Žigmanov signed an agreement in February 2023 with Čupi Redžepali, the director of the Roma Education Fund, to give state internship positions to young members of Serbia's Roma community. He remarked later in the year that discrimination against the Roma community, while still present in Serbia, had diminished due to institutional measures such as these.

In May 2023, Žigmanov presented Serbia's national report before the United Nations Human Rights Council, drawing attention to discrimination against Serbs and other non-Albanian communities in Kosovo.

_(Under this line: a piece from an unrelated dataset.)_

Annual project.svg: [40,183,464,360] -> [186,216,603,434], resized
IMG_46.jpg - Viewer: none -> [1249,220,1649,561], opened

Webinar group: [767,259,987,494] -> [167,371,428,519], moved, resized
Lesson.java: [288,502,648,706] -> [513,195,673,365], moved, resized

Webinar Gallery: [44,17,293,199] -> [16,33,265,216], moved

He oversaw a campaign called Stop Femicide! in December 2023, and his ministry ran a sixteen-day activism campaign against violence against women, with the start and end dates corresponding to the International Day for the Elimination of Violence against Women and Human Rights Day.

The DSHV formed an alliance with the Bosniak Justice and Reconciliation Party (SPP) for the 2023 parliamentary election, and Žigmanov appeared in the eleventh position on their combined list, too low for direct election to be a realistic prospect. The list won two seats, both of which went to SPP candidates. Žigmanov also led a DSHV–SPP list in the concurrent 2023 Vojvodina provincial election. The list did not win any mandates.

The Serbian Progressive Party won a majority victory in the 2023 parliamentary election and afterward formed a new coalition government with many of the same partners as in the previous ministry. Žigmanov was appointed for a second term as minister of human and minority rights and social dialogue.

In September 2024, Žigmanov said that his ministry had prepared a draft law on the recognition of same-sex relationships in Serbia, which he described as informed by human rights standards. He added that it would be up to the assembly to approve it.